Homework Set # 3 - Due September 15
1) Consider a particle of mass m inside a
cubic box of side L.
a) Obtain the density of states w(E) considering the energy states of the particle obtained using quantum mechanics.
b) Calculate the density of states w_c(E) of the particle in the classical limit.
c) Compare w(E) with w_c(E).
2) Problem 2.10 (assume that gamma is not 1).
3) Problem 3.1
4) Problem 3.2
5) Problem 3.3
6) Consider the systems A and A' in Fig.3.3.1 (Reif) and assume that system A has N particles, system A' has N' particles and the systems can exchange particles, in addition to energy, through the immobile wall that separates them. Like the total energy, the total number of particles N+N'=N^(0) is constant. Knowing that S=klnΩ and that now Ω=Ω(E,N) and that S has to be maximum in equilibrium, find the equilibrium conditions for this system.

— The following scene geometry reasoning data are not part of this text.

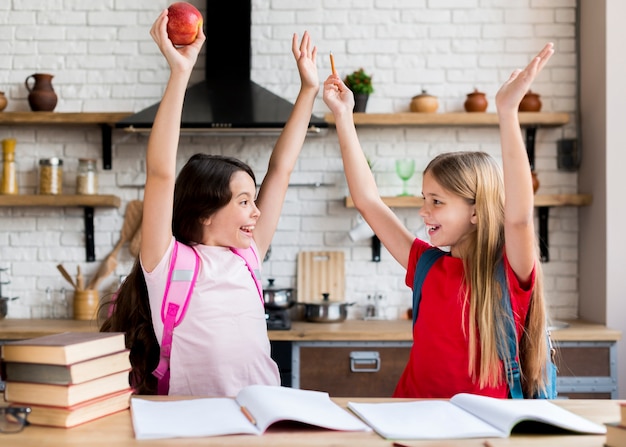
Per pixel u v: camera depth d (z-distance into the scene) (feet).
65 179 12.42
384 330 10.76
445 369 5.66
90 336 4.65
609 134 11.45
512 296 5.56
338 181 12.48
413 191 12.46
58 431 4.15
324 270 12.44
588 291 12.12
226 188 6.12
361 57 12.45
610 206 11.46
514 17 12.50
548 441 3.99
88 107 12.39
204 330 5.85
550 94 12.53
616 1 11.42
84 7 12.44
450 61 12.49
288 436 4.05
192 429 4.08
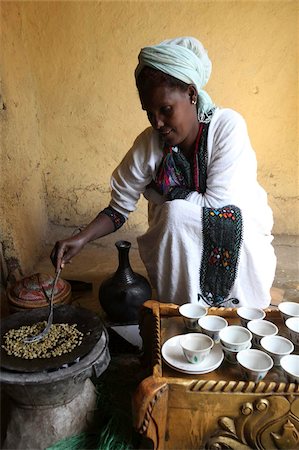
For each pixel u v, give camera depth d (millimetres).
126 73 2635
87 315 1405
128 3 2486
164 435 1163
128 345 1661
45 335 1304
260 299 1701
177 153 1675
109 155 2822
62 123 2768
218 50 2545
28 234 2447
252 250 1605
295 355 1201
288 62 2523
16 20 2387
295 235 2850
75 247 1634
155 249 1666
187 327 1389
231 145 1607
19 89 2410
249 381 1131
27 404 1244
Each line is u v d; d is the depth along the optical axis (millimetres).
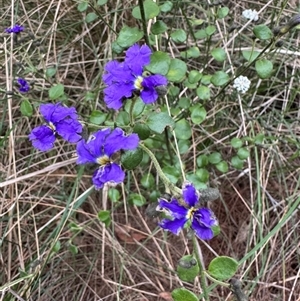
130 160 174
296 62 292
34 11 295
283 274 241
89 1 272
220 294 249
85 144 165
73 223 251
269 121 284
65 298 260
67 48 306
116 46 221
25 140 287
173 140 264
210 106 284
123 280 262
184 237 261
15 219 264
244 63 279
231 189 280
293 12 292
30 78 295
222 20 295
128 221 277
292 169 271
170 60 211
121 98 173
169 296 251
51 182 280
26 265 257
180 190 163
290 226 260
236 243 267
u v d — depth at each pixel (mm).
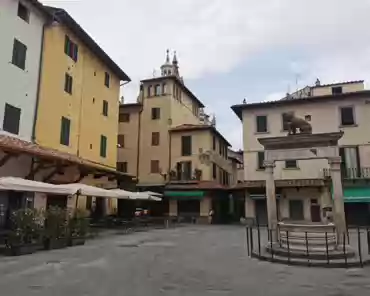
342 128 29141
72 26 23453
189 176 36625
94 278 8438
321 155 12875
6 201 17906
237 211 38000
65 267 9836
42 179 20469
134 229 24953
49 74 21578
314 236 12312
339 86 33250
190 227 28609
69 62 23812
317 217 28391
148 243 16391
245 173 31000
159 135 38500
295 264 10477
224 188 33625
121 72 31109
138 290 7320
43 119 20750
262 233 22406
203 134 37094
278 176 29984
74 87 24375
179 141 37750
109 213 28438
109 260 11203
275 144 13602
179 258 11805
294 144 13328
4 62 17953
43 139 20625
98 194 18938
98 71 28203
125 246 15078
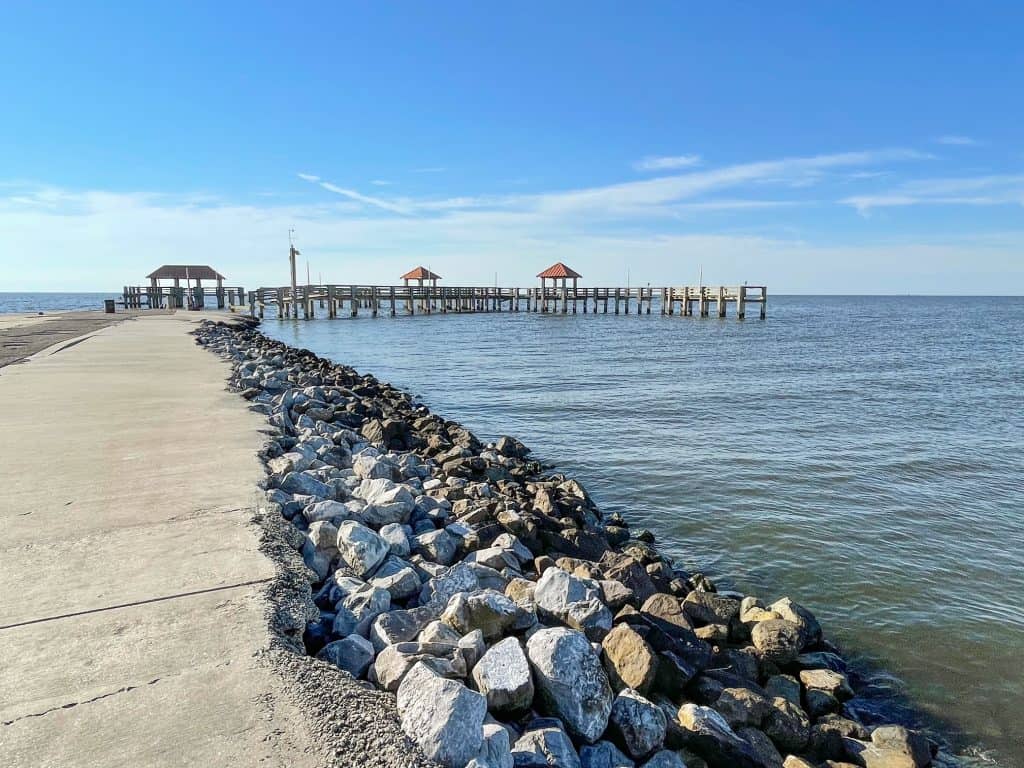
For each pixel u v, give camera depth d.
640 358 26.62
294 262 51.38
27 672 2.49
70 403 8.60
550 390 17.86
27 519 4.17
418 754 2.17
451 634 3.09
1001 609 5.68
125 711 2.27
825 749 3.56
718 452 10.84
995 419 13.98
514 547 4.87
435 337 39.31
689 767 2.92
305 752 2.11
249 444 6.37
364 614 3.30
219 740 2.14
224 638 2.77
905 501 8.43
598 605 3.53
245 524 4.10
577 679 2.80
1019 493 8.82
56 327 25.31
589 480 9.29
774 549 6.89
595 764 2.65
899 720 4.20
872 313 88.00
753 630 4.58
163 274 54.62
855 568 6.44
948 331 47.88
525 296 74.25
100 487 4.87
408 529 4.91
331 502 4.77
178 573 3.39
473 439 10.36
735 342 35.47
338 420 10.23
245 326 33.69
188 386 10.31
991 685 4.60
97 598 3.11
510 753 2.38
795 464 10.10
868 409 15.00
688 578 6.01
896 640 5.16
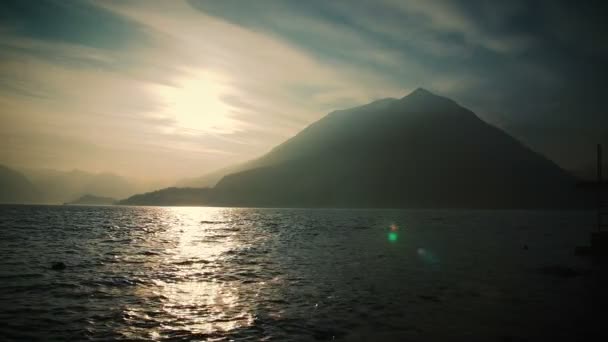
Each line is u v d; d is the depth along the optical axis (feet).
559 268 91.30
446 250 129.29
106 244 135.85
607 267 95.25
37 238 153.58
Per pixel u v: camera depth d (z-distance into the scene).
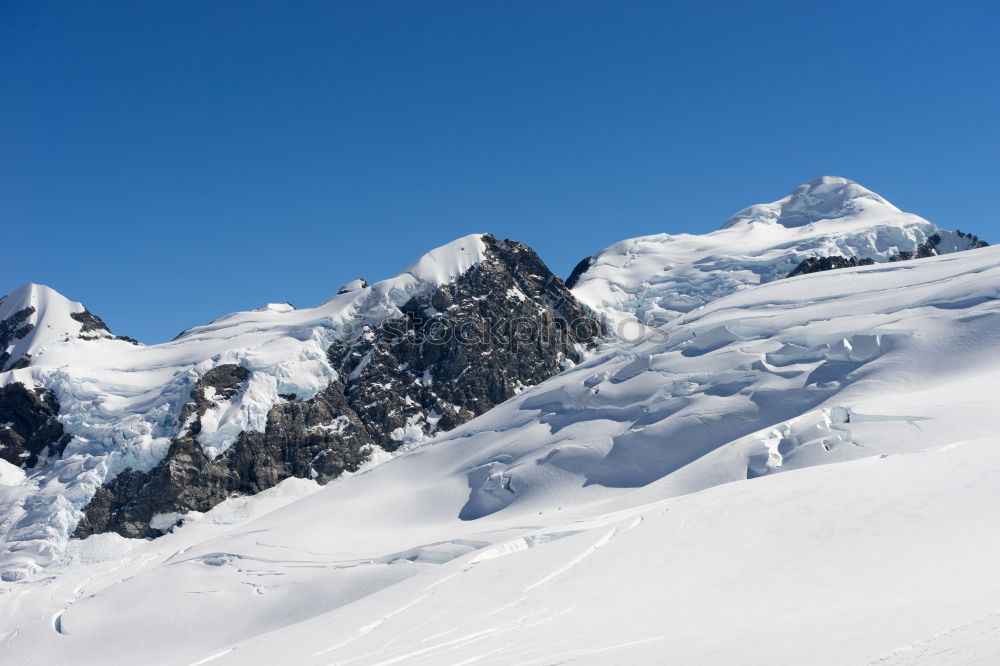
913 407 75.38
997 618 19.00
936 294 106.56
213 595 83.69
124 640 78.50
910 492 42.00
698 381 110.12
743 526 43.97
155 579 88.81
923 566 31.31
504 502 102.75
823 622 23.28
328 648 40.97
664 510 51.91
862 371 95.38
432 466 120.25
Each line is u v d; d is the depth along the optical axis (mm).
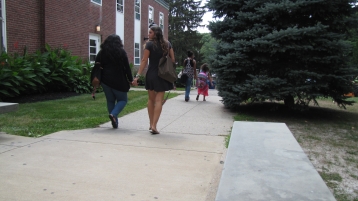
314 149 4988
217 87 8477
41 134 5203
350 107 10266
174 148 4590
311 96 7406
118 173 3533
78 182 3256
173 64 5352
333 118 7938
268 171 2473
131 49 20422
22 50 10719
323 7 7336
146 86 5371
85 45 14508
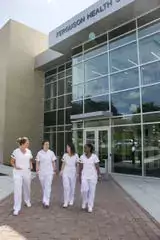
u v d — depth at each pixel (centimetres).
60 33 2136
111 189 1195
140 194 1070
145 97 1623
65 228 623
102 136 1898
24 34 2759
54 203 893
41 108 2808
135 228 630
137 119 1659
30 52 2784
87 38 2048
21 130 2650
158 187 1243
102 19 1788
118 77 1806
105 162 1753
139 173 1630
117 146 1784
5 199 953
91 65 2031
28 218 705
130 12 1681
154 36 1616
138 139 1648
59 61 2577
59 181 1422
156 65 1578
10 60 2642
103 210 805
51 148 2644
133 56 1725
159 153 1526
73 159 864
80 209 812
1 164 2497
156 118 1549
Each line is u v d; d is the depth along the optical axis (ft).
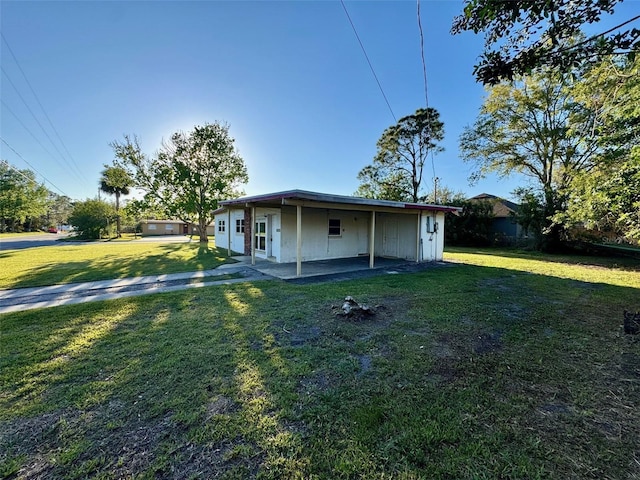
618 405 7.35
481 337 11.65
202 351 10.25
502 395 7.71
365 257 40.09
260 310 15.14
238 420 6.64
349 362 9.48
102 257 37.99
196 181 65.00
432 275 25.93
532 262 36.32
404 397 7.57
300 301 16.85
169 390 7.85
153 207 68.49
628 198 18.03
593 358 9.91
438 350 10.42
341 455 5.65
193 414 6.84
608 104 20.48
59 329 12.32
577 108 34.06
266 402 7.33
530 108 48.62
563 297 18.25
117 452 5.72
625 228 23.47
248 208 39.88
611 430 6.42
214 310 15.14
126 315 14.25
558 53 8.12
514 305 16.26
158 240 78.13
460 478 5.13
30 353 10.00
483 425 6.52
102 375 8.60
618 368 9.25
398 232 39.22
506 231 68.44
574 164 44.16
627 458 5.60
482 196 81.35
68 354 9.95
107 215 83.35
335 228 38.47
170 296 17.89
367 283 22.09
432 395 7.66
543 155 49.62
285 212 33.47
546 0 7.24
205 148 68.03
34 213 132.87
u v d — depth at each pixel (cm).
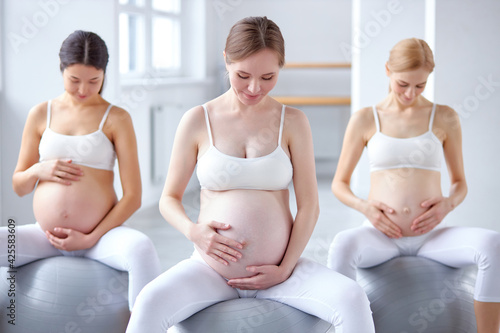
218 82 681
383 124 235
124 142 230
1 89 347
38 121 233
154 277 207
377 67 513
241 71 172
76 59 213
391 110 237
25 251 219
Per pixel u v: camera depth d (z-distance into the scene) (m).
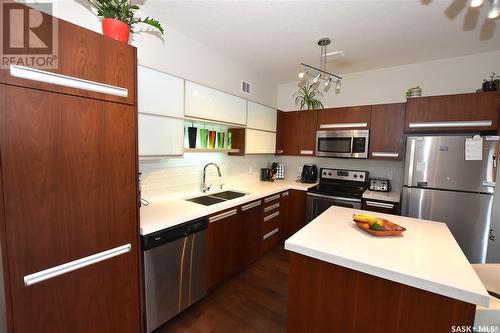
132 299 1.45
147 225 1.53
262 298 2.14
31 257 1.03
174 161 2.38
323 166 3.73
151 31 2.03
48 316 1.10
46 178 1.05
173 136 1.93
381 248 1.20
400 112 2.81
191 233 1.85
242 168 3.43
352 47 2.52
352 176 3.37
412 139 2.43
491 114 2.21
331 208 2.01
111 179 1.29
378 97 3.22
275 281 2.42
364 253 1.14
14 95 0.95
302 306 1.29
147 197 2.16
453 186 2.27
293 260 1.30
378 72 3.20
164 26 2.13
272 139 3.47
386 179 3.16
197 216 1.89
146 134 1.73
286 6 1.83
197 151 2.23
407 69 3.02
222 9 1.89
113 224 1.32
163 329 1.76
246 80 3.24
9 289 0.98
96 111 1.21
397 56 2.74
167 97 1.86
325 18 1.98
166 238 1.64
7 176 0.95
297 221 3.33
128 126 1.35
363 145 3.03
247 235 2.58
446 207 2.31
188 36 2.36
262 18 2.01
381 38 2.30
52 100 1.05
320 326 1.24
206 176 2.77
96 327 1.28
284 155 4.04
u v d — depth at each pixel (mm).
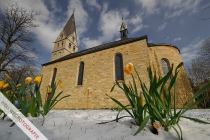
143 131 1744
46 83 13844
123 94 8891
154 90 1894
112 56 11062
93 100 9883
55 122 2377
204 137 1461
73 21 32938
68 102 11016
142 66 9078
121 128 1884
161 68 10148
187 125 1978
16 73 15852
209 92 6723
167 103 1952
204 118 2855
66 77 12750
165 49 11273
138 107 1994
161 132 1666
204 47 13641
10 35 12570
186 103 1878
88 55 12664
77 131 1822
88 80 11078
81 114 4250
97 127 2021
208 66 11133
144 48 9766
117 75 10156
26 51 13289
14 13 12797
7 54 12508
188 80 9883
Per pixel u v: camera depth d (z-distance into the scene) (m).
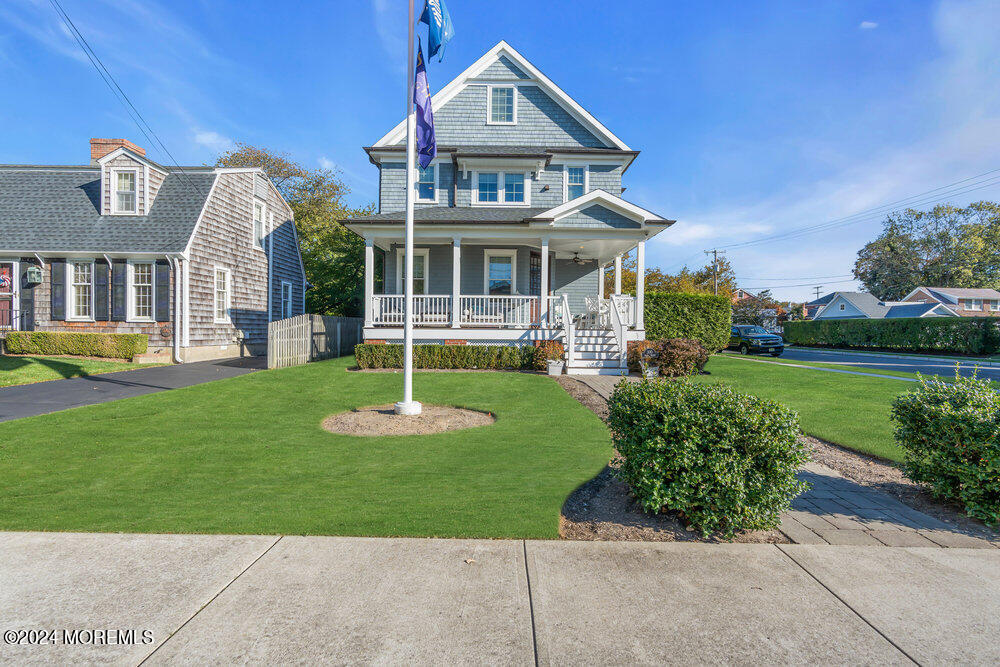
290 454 6.48
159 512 4.48
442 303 18.17
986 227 60.25
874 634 2.79
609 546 3.90
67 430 7.61
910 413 5.09
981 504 4.48
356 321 21.45
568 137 19.17
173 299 16.84
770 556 3.78
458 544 3.85
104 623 2.80
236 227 20.41
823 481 5.72
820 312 59.94
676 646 2.65
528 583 3.29
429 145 9.45
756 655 2.59
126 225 17.28
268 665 2.46
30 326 16.62
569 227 15.24
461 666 2.47
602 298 17.38
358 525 4.17
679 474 4.21
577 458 6.22
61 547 3.75
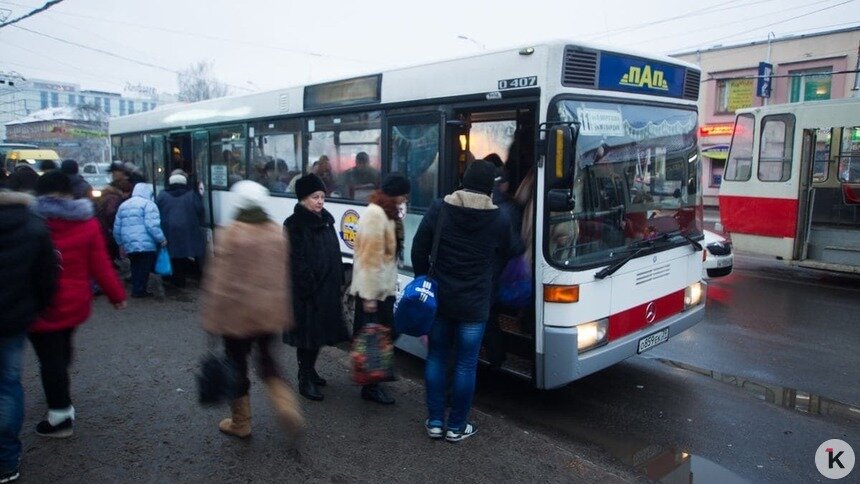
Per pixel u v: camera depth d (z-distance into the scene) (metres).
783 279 11.15
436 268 4.11
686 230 5.76
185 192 8.80
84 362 5.66
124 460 3.88
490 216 4.01
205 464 3.86
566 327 4.61
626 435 4.82
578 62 4.66
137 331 6.65
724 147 28.66
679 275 5.64
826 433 4.88
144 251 8.06
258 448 4.08
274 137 7.99
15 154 24.89
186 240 8.75
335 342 4.76
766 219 11.47
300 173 7.50
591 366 4.70
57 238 3.96
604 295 4.82
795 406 5.40
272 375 3.90
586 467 3.97
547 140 4.47
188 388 5.05
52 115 64.81
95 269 4.19
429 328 4.04
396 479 3.75
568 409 5.31
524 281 4.83
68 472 3.72
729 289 10.21
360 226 4.61
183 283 9.11
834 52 25.75
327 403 4.86
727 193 12.16
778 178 11.23
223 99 9.18
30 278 3.46
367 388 4.88
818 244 10.93
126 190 9.37
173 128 10.84
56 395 4.08
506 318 5.15
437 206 4.14
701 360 6.59
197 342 6.26
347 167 6.70
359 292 4.57
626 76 5.03
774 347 7.02
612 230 4.96
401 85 5.84
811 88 26.73
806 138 10.84
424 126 5.61
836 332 7.62
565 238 4.64
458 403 4.20
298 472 3.80
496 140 5.53
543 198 4.56
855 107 10.19
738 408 5.35
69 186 4.04
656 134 5.36
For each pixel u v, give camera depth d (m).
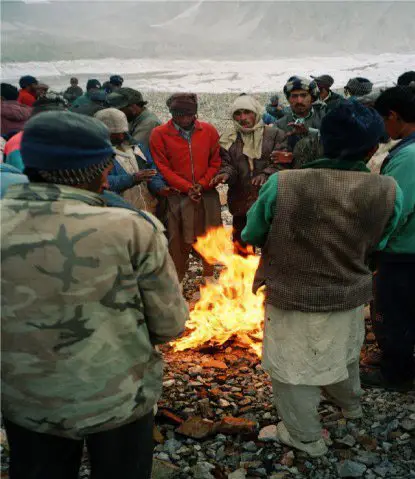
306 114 4.46
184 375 3.39
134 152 4.09
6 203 1.51
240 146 4.33
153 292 1.62
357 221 2.20
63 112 1.56
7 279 1.48
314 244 2.23
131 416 1.62
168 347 3.81
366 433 2.77
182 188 4.29
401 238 2.83
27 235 1.48
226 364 3.57
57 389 1.53
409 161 2.66
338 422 2.85
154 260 1.59
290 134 3.94
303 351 2.40
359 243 2.26
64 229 1.48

Hint: Define dΩ/dN=-βμ where μ is the chemical potential and β is (kT)^{-1}.
a) Calculate the characteristic function Q(k) of the uniform probability density function given by p(x)=1/(2a) for -a<x<a and 0 otherwise.
b) Using Q(k), as shown in class, obtain the mean <x> and the variance <x^2>-<x>^2 for the probability distribution p(x).